Overall, we implemented a total of two models, namely logistic regression and random forest, and both methods were trained also using a 5-fold cross validation. In addition, we also tuned the model parameter mtry for the random forest model so that we can derive the best random forest model for this dataset. In terms of model performance, the logistic regression model performed almost equally well as our tuned random forest model. In fact, the logistic regression model seemed to be performing just slightly better than random forest. To be more specific, the logistic regression model achieved an overall accuracy of 98.34% and an AUC score of 0.831, while the random forest model had an accuracy of 98.28% and an AUC score of 0.8307. In addition, while both models had relatively high accuracy, they also both had relatively low specificity. This could probably be attributed to the imbalanced nature of this dataset in terms of the outcome variable(i.e. there are much more players that were not selected into the All-NBA teams than players who were selected). Furthermore, the top three most important features derived from the logistic regression model were Games, ShootingPercentage, and BoxPlusMinus; while the top three most important features derived from the random forest model were EfficiencyRating, BoxPlusMinus, and Points. Although the two groups of top three most important features did not overlap much(the only overlapping variable is BoxPlusMinus), they still were very similar to each other. To illustrate, the variable ShootingPercentage has very close ties to the variable EfficiencyRating in that a player who shoots well would have a higher PER value than a player who has a low shooting percentage. Additionally, a player who’s able to earn a lot of game time is usually the same player who can help his team score, which explains why the variable Game and the variable Points are present.

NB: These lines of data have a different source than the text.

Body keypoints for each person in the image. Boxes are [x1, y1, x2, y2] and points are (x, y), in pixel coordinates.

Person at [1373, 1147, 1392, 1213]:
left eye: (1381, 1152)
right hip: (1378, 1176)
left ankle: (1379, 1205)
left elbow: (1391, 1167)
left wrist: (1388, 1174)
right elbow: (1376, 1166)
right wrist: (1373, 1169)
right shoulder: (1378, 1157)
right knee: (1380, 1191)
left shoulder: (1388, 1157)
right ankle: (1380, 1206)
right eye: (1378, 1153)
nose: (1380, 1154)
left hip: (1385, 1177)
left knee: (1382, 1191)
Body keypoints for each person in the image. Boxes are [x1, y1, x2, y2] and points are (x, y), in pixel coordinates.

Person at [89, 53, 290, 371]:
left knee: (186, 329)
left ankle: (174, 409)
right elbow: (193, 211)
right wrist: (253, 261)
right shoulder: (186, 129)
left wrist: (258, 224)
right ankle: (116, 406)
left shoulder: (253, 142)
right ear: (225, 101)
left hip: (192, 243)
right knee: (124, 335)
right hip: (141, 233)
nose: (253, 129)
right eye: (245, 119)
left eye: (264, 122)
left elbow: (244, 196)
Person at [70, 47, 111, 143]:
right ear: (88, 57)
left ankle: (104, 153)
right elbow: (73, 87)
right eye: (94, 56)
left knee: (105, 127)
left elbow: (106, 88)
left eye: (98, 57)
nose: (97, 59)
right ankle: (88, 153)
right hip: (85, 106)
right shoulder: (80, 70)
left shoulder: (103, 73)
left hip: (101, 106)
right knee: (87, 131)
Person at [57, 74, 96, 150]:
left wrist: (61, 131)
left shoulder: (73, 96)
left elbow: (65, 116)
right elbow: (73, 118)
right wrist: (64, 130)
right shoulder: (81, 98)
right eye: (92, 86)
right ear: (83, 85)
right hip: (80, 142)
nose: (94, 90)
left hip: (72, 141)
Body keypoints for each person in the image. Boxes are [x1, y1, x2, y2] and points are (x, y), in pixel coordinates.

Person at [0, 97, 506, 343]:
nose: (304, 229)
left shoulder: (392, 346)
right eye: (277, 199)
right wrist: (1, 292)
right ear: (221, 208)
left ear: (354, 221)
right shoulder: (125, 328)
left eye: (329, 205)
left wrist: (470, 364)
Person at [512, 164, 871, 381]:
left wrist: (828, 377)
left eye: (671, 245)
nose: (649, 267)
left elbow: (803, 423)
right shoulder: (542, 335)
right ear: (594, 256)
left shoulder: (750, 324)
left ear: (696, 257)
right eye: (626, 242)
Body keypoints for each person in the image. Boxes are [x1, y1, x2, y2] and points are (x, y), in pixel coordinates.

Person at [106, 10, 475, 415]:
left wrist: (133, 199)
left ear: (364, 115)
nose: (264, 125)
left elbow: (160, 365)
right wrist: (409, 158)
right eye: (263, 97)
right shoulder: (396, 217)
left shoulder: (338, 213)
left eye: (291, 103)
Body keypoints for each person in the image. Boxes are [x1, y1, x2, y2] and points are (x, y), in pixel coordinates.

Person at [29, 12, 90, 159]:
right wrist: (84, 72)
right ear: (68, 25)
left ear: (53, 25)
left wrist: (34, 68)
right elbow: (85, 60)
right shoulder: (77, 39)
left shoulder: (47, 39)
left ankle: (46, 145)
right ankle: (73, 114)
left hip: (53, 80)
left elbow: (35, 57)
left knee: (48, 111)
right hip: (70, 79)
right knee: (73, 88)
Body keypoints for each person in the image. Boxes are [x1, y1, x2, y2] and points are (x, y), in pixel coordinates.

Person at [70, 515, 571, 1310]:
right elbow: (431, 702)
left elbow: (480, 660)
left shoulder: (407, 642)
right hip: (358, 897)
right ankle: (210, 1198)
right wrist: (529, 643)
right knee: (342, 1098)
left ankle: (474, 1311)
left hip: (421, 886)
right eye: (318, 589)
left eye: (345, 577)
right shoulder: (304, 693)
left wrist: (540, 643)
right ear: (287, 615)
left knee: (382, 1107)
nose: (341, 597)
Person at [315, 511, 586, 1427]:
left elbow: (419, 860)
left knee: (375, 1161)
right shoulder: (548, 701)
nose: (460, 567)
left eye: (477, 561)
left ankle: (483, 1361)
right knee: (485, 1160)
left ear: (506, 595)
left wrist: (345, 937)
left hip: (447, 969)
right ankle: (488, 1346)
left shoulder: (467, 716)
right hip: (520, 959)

Consequently, we can conclude that: a player who is great at scoring points while also maintaining a high efficiency rating and a high Box Plus/Minus will have a significantly higher chance of being selected into the All-NBA teams.

Furthermore, I would consider my analysis to be successful given the high accuracy and AUC scores that I obtained from both models when tested on the test set. One thing worth noticing is the relatively low specificity of the two models. Nevertheless, this is caused by the inevitable nature of the fact that every year less than 4% of the players get selected into the All-NBA teams, which gives the dataset less than 4 percent of positive labels for the outcome variable.

If I had more time to dig deeper into this research question, I would try to scrape the web for the 2018-2022 NBA season data and test my models’ performances on them after training them on all the data that I used in this project. In addition, I would also consider using upsampling or downsampling techniques, such as SMOTE, to balance the skewed training set. Moreover, I would also try to separate my analysis for the All-NBA selections to Centers, Forwards, and Guards since in reality, any All-NBA team is always composed of 2 Guards, 2 Forwards, and 1 Center. Lastly, since the 3 All-NBA teams each year are ranked (i.e. the 1st team is better than the 2nd team, and the 2nd team is better than the 3rd team), maybe I can factor this perspective into consideration in the future by giving relatively more weights to the players that make it onto the 1st team comparing to those who were on the 2nd/3rd team.